ABOUT THIS EXERCISE >> Convert every line of the items below into a JSON list of strings, one string per line and no blank lines. Leave out the picture lines.

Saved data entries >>

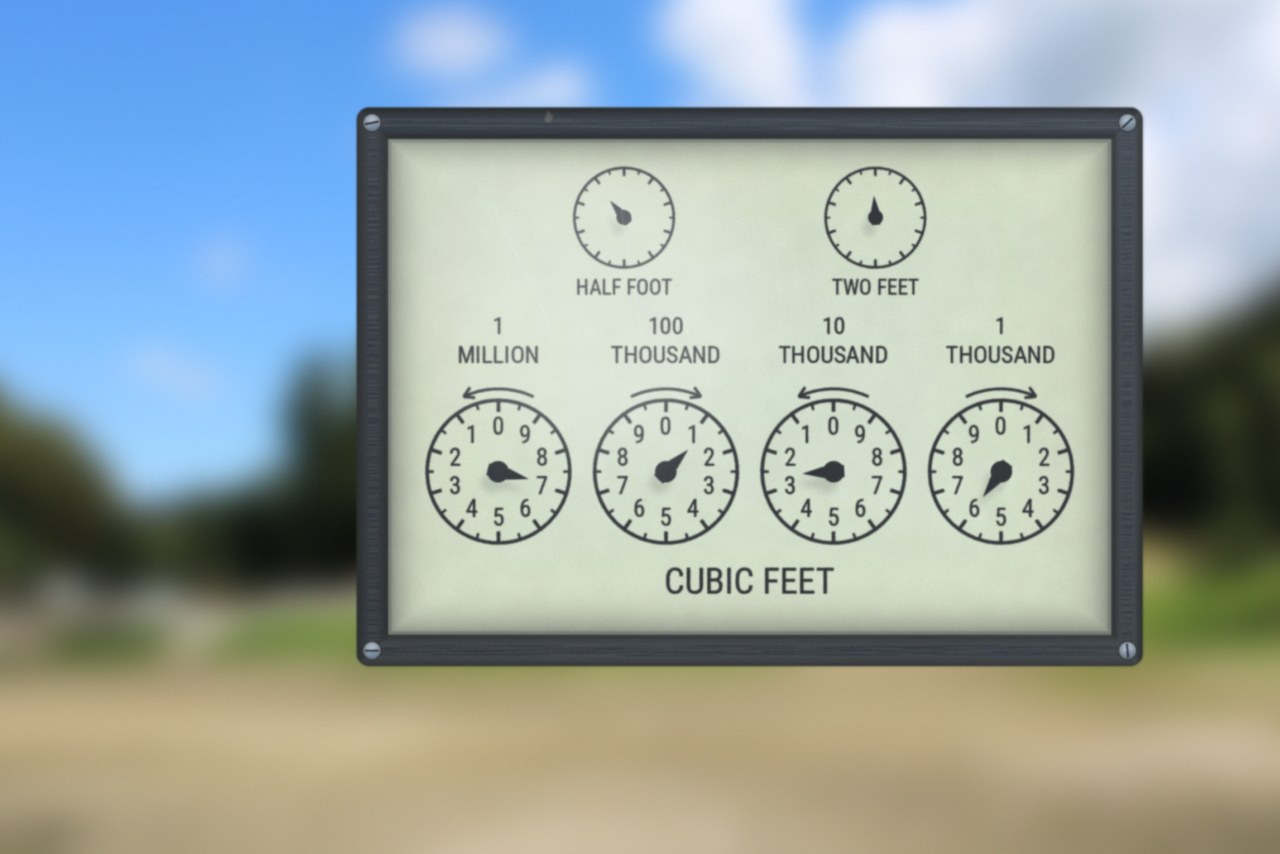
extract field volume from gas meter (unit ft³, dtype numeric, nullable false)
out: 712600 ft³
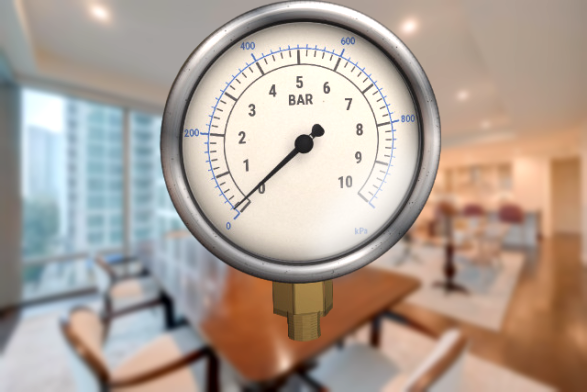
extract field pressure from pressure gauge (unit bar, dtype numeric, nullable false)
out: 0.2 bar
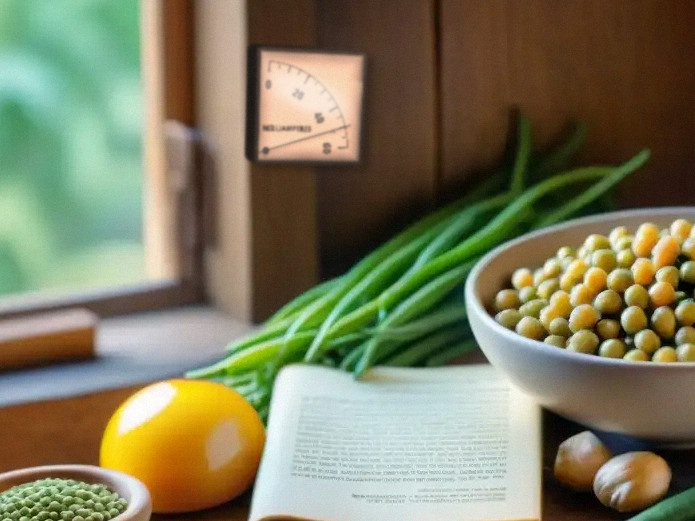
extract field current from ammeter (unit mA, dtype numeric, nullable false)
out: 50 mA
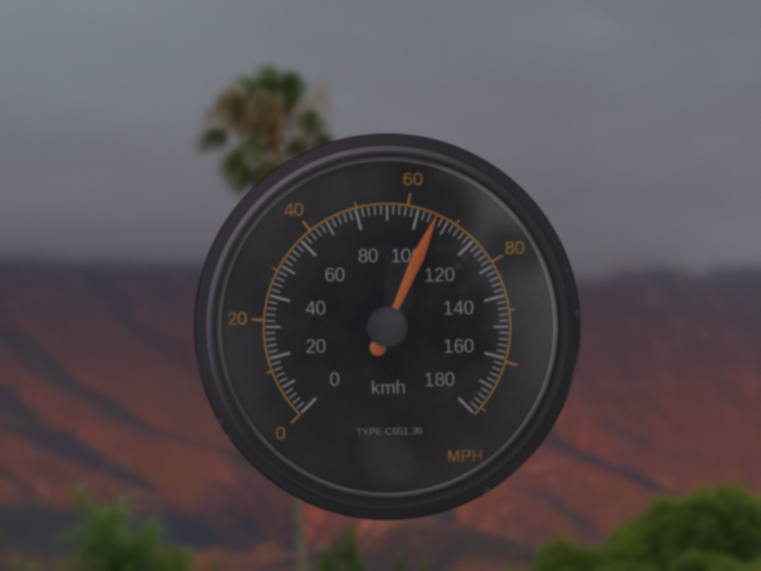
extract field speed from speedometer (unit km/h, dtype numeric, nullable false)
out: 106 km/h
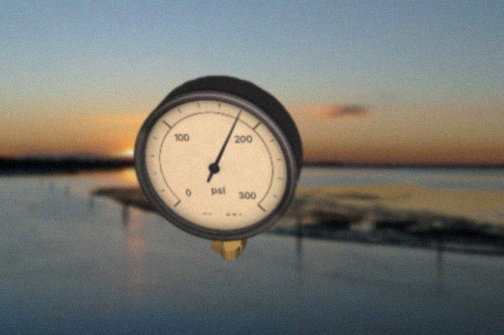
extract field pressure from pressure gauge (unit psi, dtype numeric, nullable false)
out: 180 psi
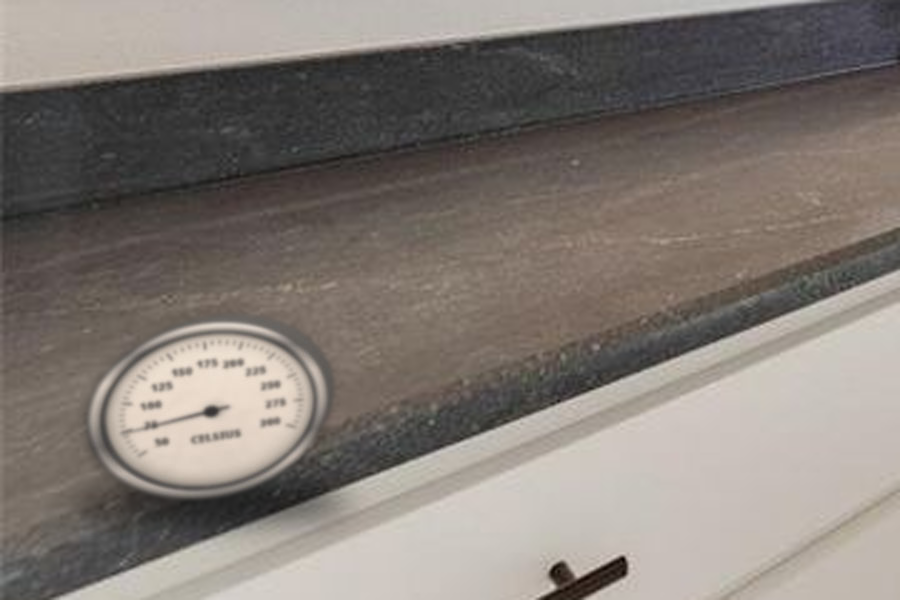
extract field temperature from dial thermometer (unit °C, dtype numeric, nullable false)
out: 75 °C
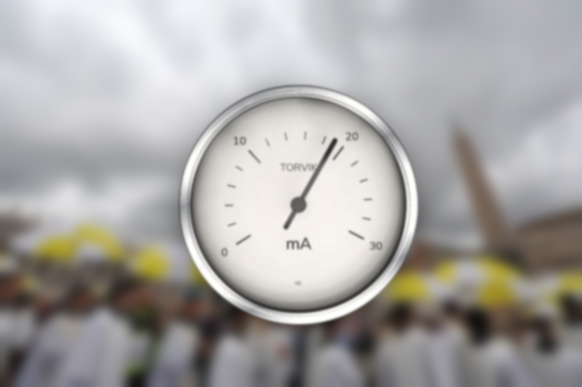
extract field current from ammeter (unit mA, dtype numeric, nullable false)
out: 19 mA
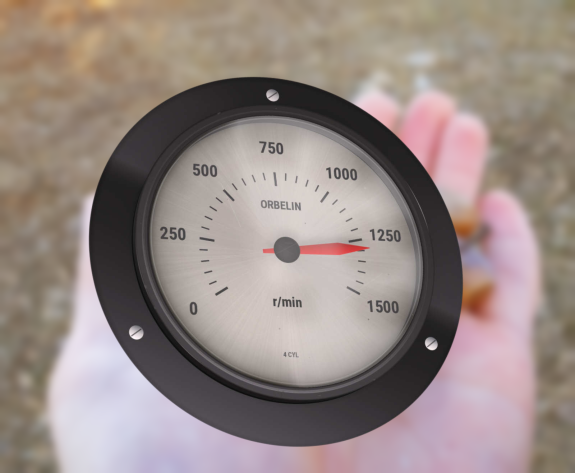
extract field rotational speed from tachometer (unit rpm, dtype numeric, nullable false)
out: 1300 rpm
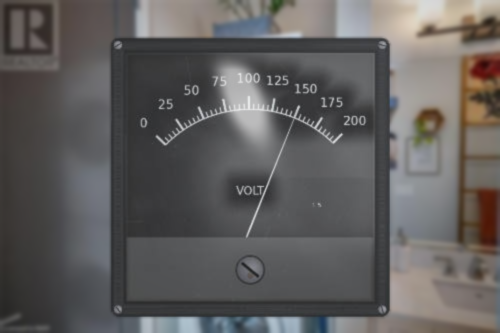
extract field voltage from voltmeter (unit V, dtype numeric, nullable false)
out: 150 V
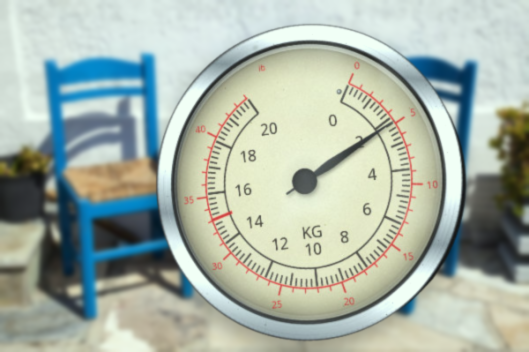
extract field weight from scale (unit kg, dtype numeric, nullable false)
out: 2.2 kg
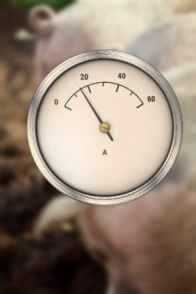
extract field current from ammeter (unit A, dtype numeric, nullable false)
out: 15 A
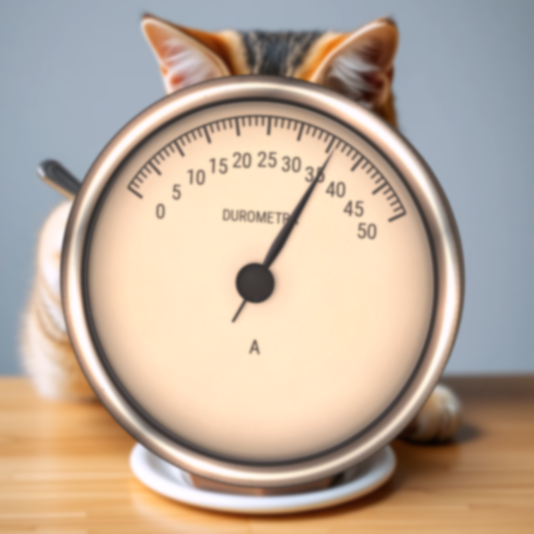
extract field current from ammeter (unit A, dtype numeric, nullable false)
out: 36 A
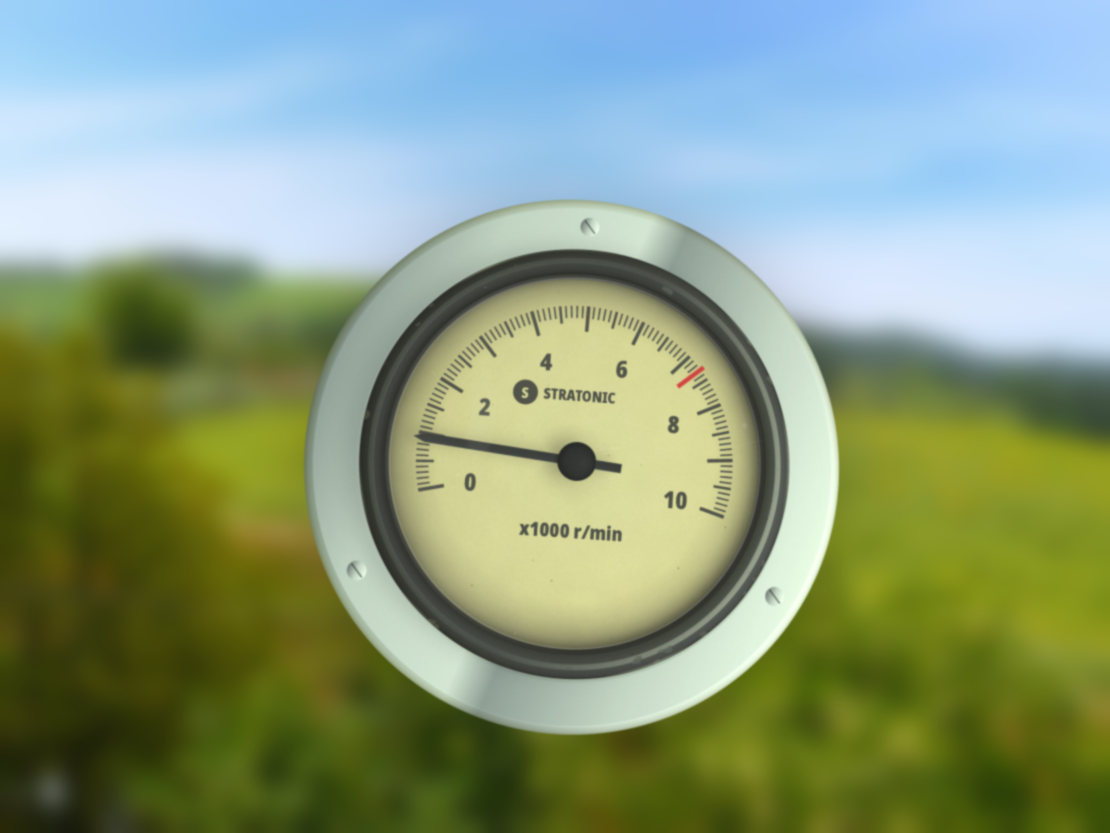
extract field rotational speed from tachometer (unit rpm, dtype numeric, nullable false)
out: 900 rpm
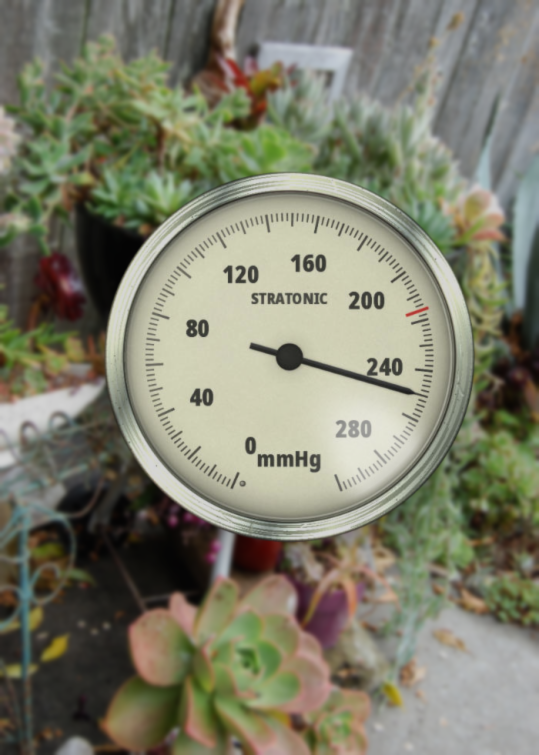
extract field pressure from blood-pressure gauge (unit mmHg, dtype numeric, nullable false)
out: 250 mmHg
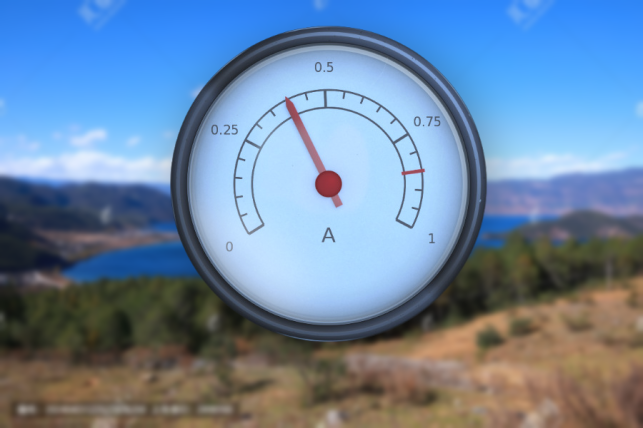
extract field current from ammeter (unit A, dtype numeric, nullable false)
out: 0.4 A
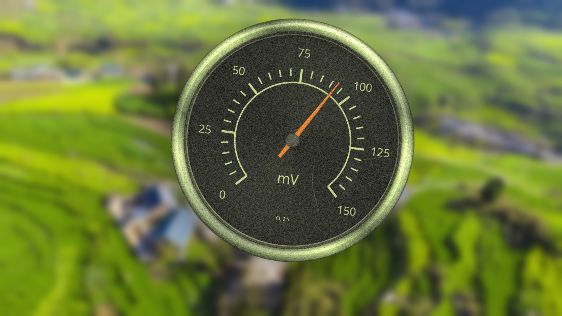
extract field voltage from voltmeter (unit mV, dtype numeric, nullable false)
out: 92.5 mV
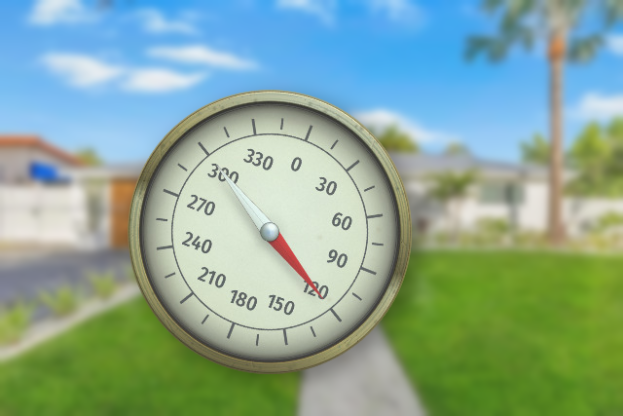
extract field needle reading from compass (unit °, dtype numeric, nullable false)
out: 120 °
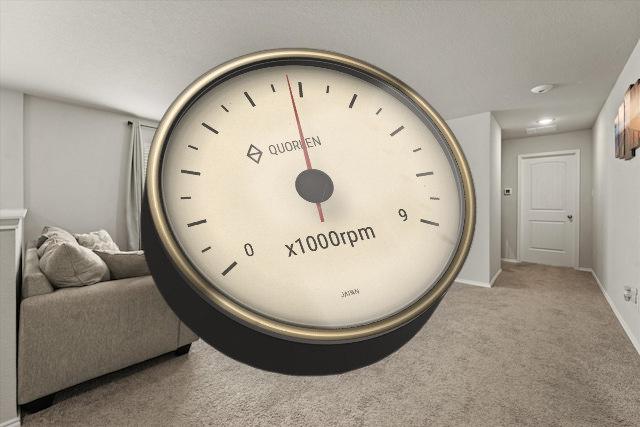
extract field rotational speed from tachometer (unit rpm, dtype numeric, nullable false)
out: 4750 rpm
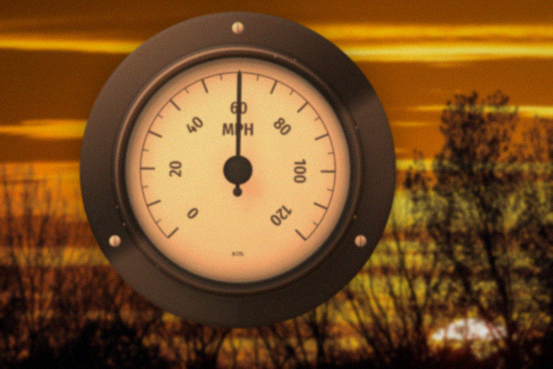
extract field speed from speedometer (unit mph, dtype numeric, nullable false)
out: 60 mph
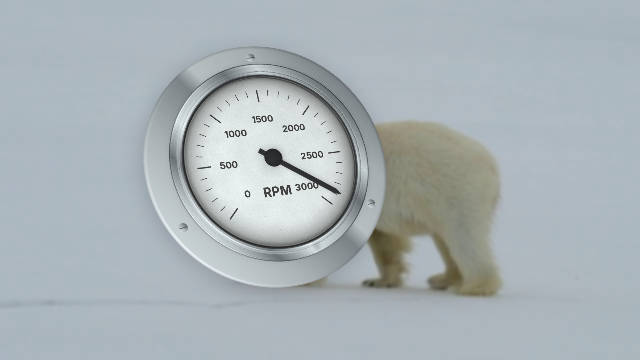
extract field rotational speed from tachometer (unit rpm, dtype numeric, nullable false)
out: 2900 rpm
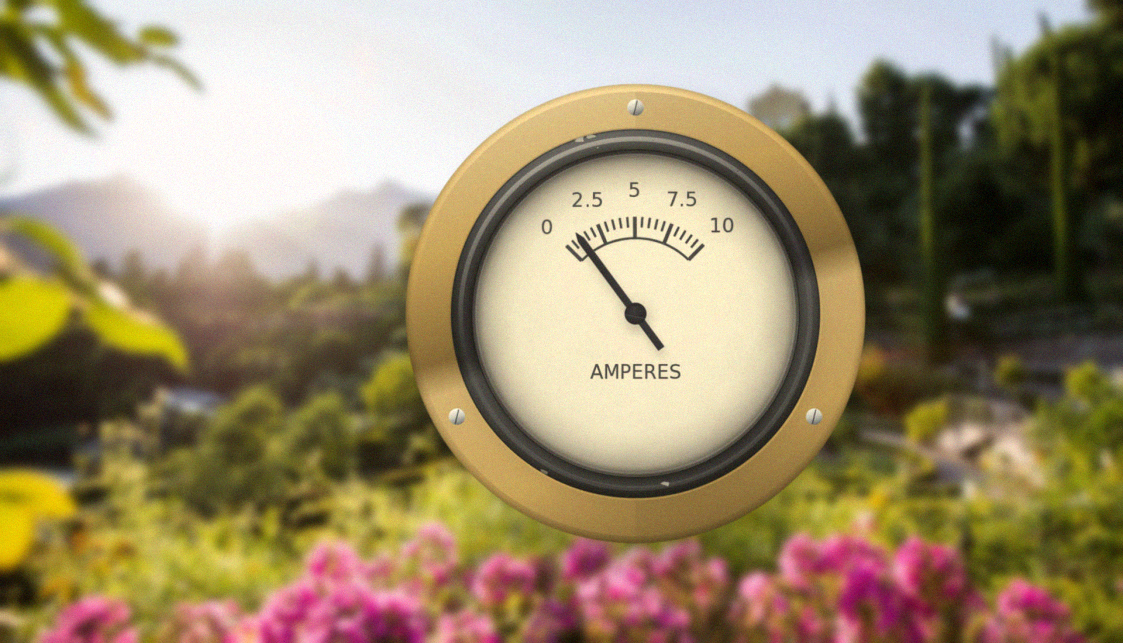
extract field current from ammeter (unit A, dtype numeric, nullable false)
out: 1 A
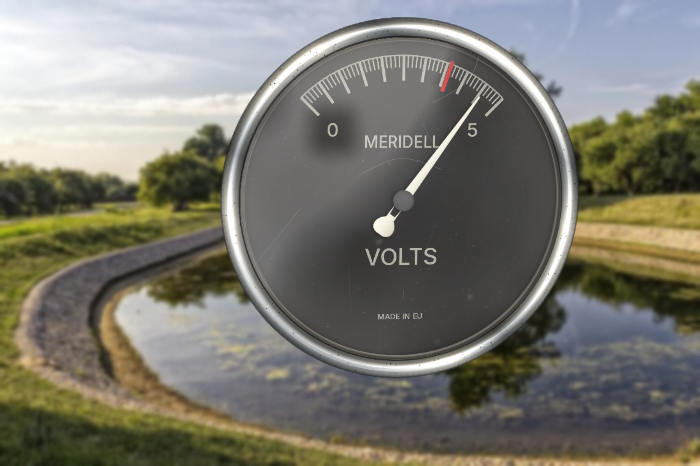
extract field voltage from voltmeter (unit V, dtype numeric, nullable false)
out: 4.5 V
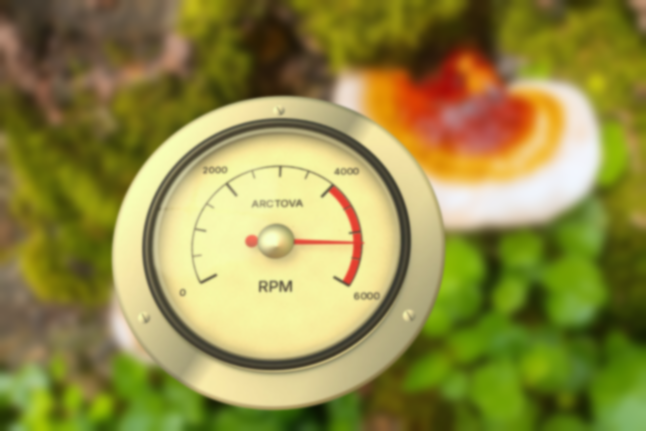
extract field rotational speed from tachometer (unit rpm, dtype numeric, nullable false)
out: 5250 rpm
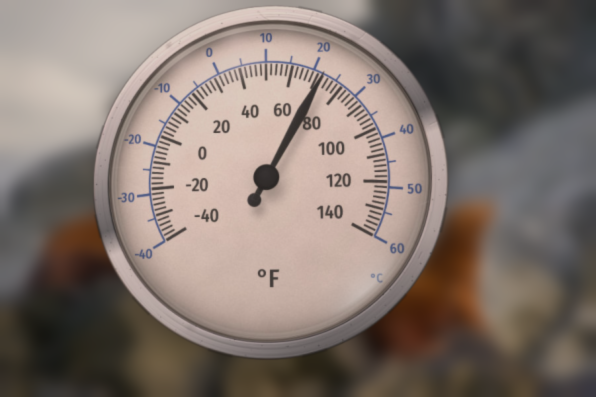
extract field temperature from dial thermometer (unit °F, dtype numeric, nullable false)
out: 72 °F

FINISHED TASK >>
[
  "extract field volume from gas meter (unit ft³, dtype numeric, nullable false)",
  "out: 712600 ft³",
  "extract field pressure from pressure gauge (unit bar, dtype numeric, nullable false)",
  "out: 0.2 bar",
  "extract field current from ammeter (unit mA, dtype numeric, nullable false)",
  "out: 50 mA",
  "extract field speed from speedometer (unit km/h, dtype numeric, nullable false)",
  "out: 106 km/h",
  "extract field pressure from pressure gauge (unit psi, dtype numeric, nullable false)",
  "out: 180 psi",
  "extract field temperature from dial thermometer (unit °C, dtype numeric, nullable false)",
  "out: 75 °C",
  "extract field current from ammeter (unit mA, dtype numeric, nullable false)",
  "out: 19 mA",
  "extract field rotational speed from tachometer (unit rpm, dtype numeric, nullable false)",
  "out: 1300 rpm",
  "extract field voltage from voltmeter (unit V, dtype numeric, nullable false)",
  "out: 150 V",
  "extract field weight from scale (unit kg, dtype numeric, nullable false)",
  "out: 2.2 kg",
  "extract field current from ammeter (unit A, dtype numeric, nullable false)",
  "out: 15 A",
  "extract field current from ammeter (unit A, dtype numeric, nullable false)",
  "out: 36 A",
  "extract field rotational speed from tachometer (unit rpm, dtype numeric, nullable false)",
  "out: 900 rpm",
  "extract field pressure from blood-pressure gauge (unit mmHg, dtype numeric, nullable false)",
  "out: 250 mmHg",
  "extract field current from ammeter (unit A, dtype numeric, nullable false)",
  "out: 0.4 A",
  "extract field voltage from voltmeter (unit mV, dtype numeric, nullable false)",
  "out: 92.5 mV",
  "extract field needle reading from compass (unit °, dtype numeric, nullable false)",
  "out: 120 °",
  "extract field rotational speed from tachometer (unit rpm, dtype numeric, nullable false)",
  "out: 4750 rpm",
  "extract field speed from speedometer (unit mph, dtype numeric, nullable false)",
  "out: 60 mph",
  "extract field rotational speed from tachometer (unit rpm, dtype numeric, nullable false)",
  "out: 2900 rpm",
  "extract field current from ammeter (unit A, dtype numeric, nullable false)",
  "out: 1 A",
  "extract field voltage from voltmeter (unit V, dtype numeric, nullable false)",
  "out: 4.5 V",
  "extract field rotational speed from tachometer (unit rpm, dtype numeric, nullable false)",
  "out: 5250 rpm",
  "extract field temperature from dial thermometer (unit °F, dtype numeric, nullable false)",
  "out: 72 °F"
]